How to bind people’s attention to your media content

  1. One method is to deploy exaggeration. There’s some neurological evidence to support the tendency for people to be fascinated by exaggerated shapes, faces, compositions, colours, sounds — and overstatement, e.g. overstating the case for knots. See blog post Exaggeration.
  2. Another technique is to remind audiences from time to time that whatever you are presenting is after all not for real. This is the gist of Brechtian theatre: to take audiences behind the scenes, to “alienate the familiar” by jumping out of the immersive reality of the drama, as at the end of Mrs Brown’s Boys or Miranda, where the camera pulls back to show the studio setting or the actors break out of character and into a song — though this can occur throughout, as in Brecht’s play The Resistible Rise of Arturo Ui. (See Youtube trailer.) It’s to expose the tangle of cables and ropes holding up the scaffolding behind the sets, curtains, and green screen.
--- --- ---
Write out, word for word, the part of the attention text starting at "How to bind people’s" and ending at "See blog post Exaggeration.".
--- --- ---
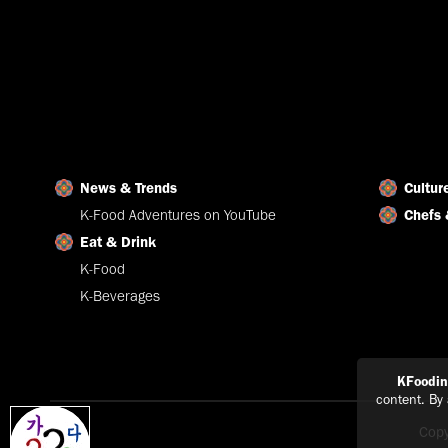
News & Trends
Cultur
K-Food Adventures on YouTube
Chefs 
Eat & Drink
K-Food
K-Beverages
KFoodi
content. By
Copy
--- --- ---
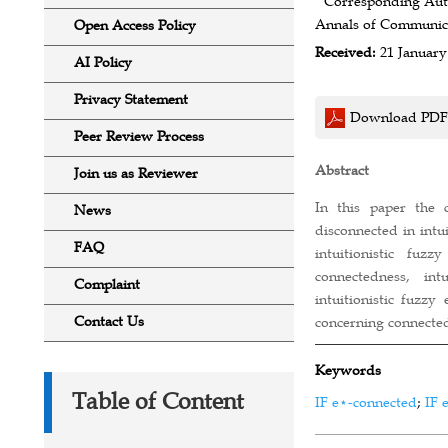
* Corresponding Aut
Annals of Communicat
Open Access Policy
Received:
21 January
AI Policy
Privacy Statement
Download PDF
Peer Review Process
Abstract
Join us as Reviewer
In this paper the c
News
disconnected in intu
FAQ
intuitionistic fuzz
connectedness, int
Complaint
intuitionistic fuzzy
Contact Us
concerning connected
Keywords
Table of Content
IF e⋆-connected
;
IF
--- --- ---
Expected output =
How to bind people’s attention to your media content

  1. One method is to deploy exaggeration. There’s some neurological evidence to support the tendency for people to be fascinated by exaggerated shapes, faces, compositions, colours, sounds — and overstatement, e.g. overstating the case for knots. See blog post Exaggeration.